L’Empire est en train de perdre tout le Moyen-Orient. Pas tant à cause de certaines politiques russes et iraniennes brillantes et machiavéliques, mais plutôt grâce à sa politique infiniment arrogante, stupide et suicidaire. Le renversement de Saddam Hussein entrera probablement dans l’Histoire comme l’une des décisions politiques les plus idiotes jamais prises (Bolton était derrière aussi, d’ailleurs). C’était une catastrophe totalement auto-infligée. Comme l’a été l’invasion presque tout aussi désastreuse de l’Afghanistan.

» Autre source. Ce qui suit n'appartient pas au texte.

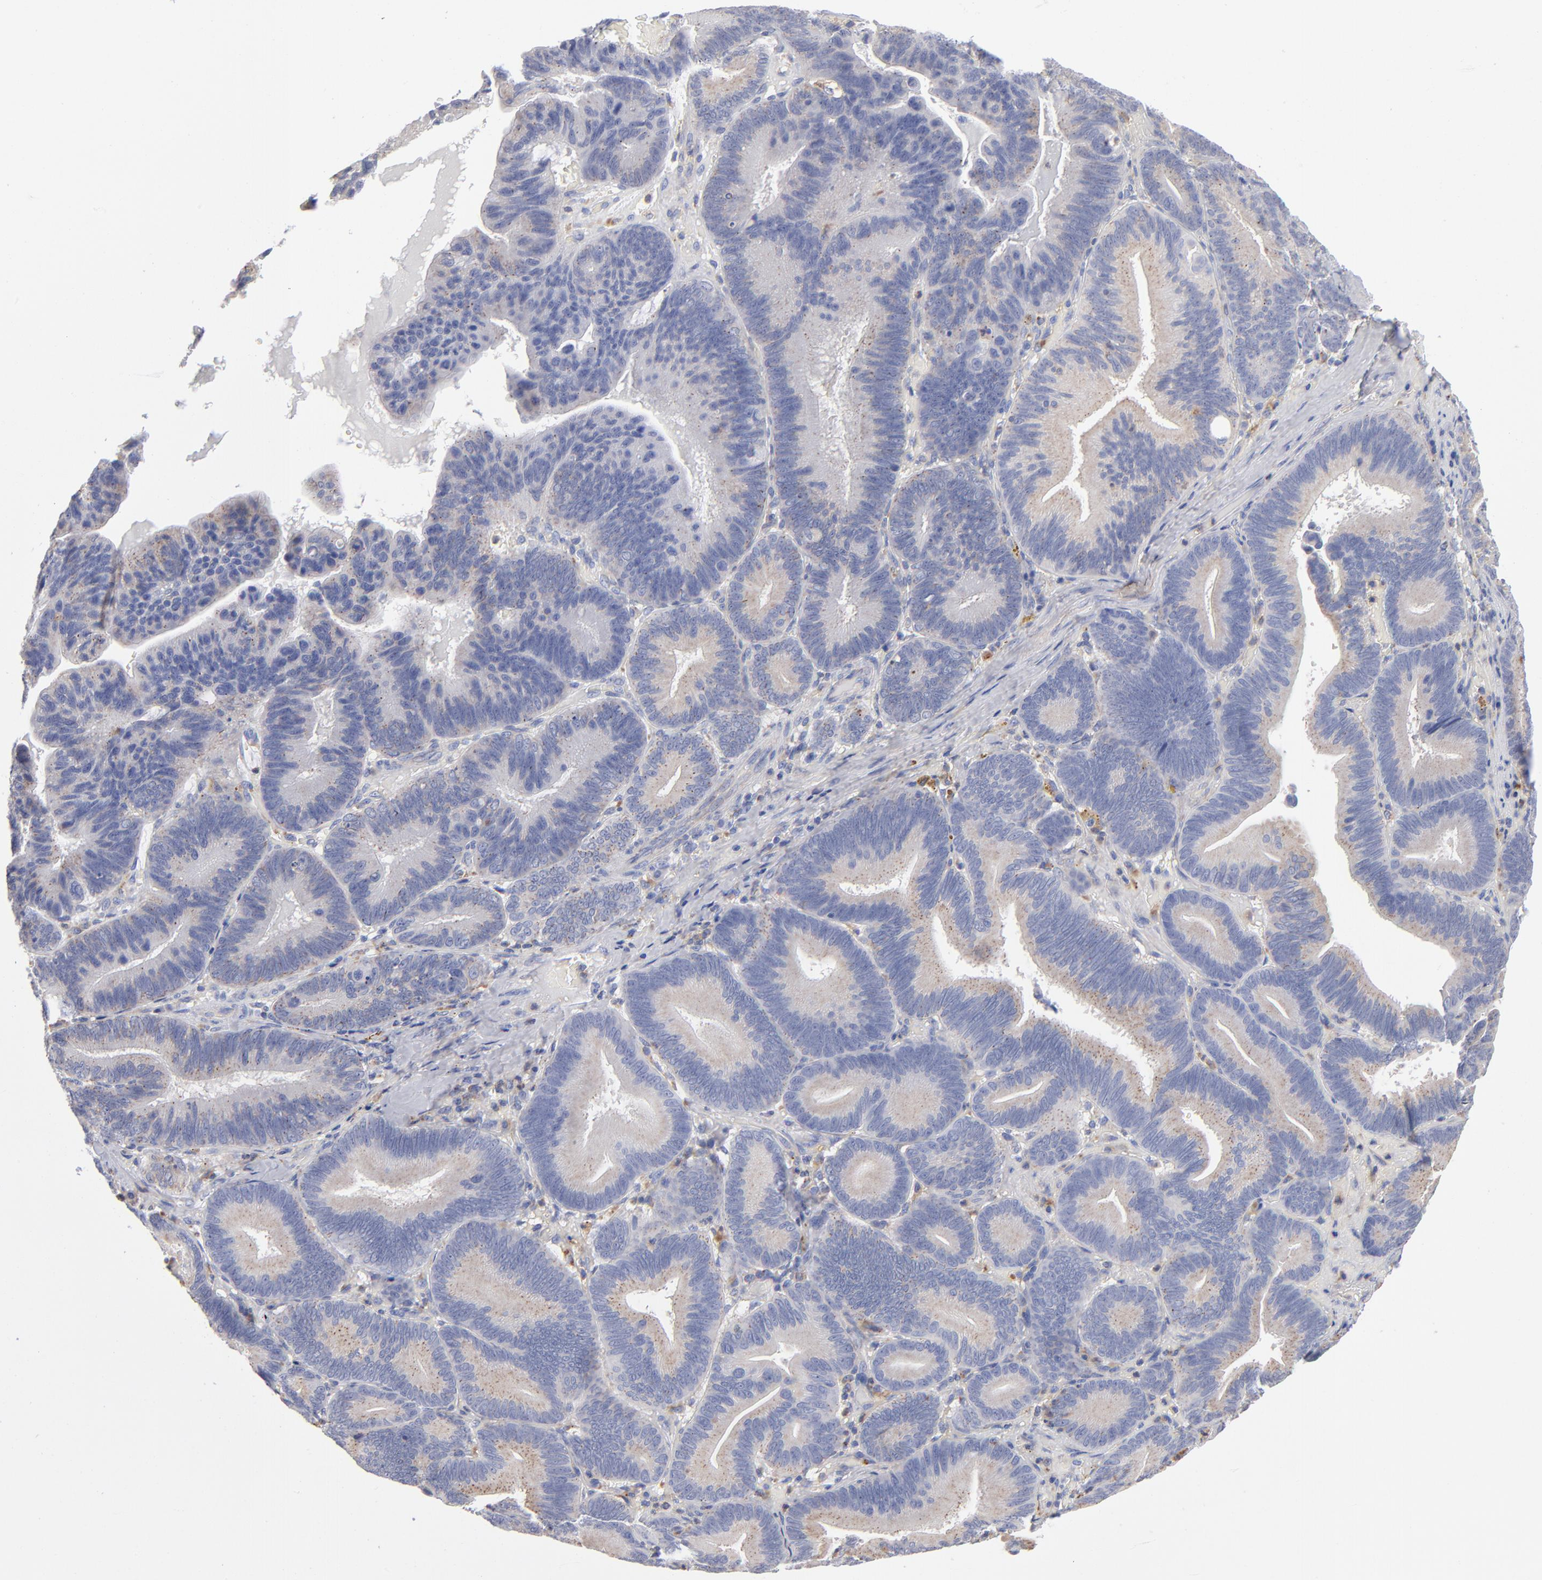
{"staining": {"intensity": "weak", "quantity": "<25%", "location": "cytoplasmic/membranous"}, "tissue": "pancreatic cancer", "cell_type": "Tumor cells", "image_type": "cancer", "snomed": [{"axis": "morphology", "description": "Adenocarcinoma, NOS"}, {"axis": "topography", "description": "Pancreas"}], "caption": "This is a image of immunohistochemistry (IHC) staining of pancreatic cancer, which shows no expression in tumor cells. The staining was performed using DAB (3,3'-diaminobenzidine) to visualize the protein expression in brown, while the nuclei were stained in blue with hematoxylin (Magnification: 20x).", "gene": "RRAGB", "patient": {"sex": "male", "age": 82}}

Un autre désastre auto-infligé pour les Anglosionistes était leur soutien au coup d’État mené par les États-Unis/Union européenne en Ukraine, qui a non seulement débouché sur une calamité que les Européens devront payer pendant les décennies à venir (pensez-y comme à une grande Somalie aux portes de l’UE) mais a également fait un boulot incroyable pour réunir le peuple russe derrière ses dirigeants et a diminué les sentiments pro-occidentaux dans l’opinion publique russe à quelque chose de l’ordre de 2% à 5% au plus. « Avoir » l’Ukraine ne valait sûrement pas la peine de « perdre » la Russie.

Et puis il y a la Chine, que les États-Unis ont grossièrement mal gérée depuis la prétendue Troisième crise du détroit de Taïwan en 1996, lorsque Clinton a menacé militairement la Chine (voir ici pour les détails) et avec qui Trump a maintenant lancé une guerre commerciale pour MAGA (Make America Great Again) (bonne chance !).

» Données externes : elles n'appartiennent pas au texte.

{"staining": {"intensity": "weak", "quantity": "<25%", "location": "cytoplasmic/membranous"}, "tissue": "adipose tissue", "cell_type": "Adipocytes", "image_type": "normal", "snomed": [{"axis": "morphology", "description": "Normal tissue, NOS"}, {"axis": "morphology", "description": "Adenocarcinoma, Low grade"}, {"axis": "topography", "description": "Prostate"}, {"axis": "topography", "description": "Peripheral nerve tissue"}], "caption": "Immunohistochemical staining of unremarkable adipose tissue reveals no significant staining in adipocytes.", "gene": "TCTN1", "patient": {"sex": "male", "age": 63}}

En revanche, toute « action » réelle est maintenant centrée sur le projet de Nouvelle route de la soie, ou OBOR, dans lequel la Chine et la Russie jouent les rôles principaux et dans lequel l’anglosphère ne jouera pas de rôle du tout. Ajoutez le petro-yuan à l’équation et vous avez l’émergence d’un nouveau modèle eurasiatique qui menace de rendre l’Empire tout entier simplement insignifiant.

Et puis il y a la Turquie (le deuxième État membre de l’OTAN le plus puissant). Et le Pakistan, d’ailleurs. Ou l’Afghanistan. Ou l’Irak. Ou le Yémen. Partout, l’Empire est en pleine retraite, ne laissant derrière lui que le chaos.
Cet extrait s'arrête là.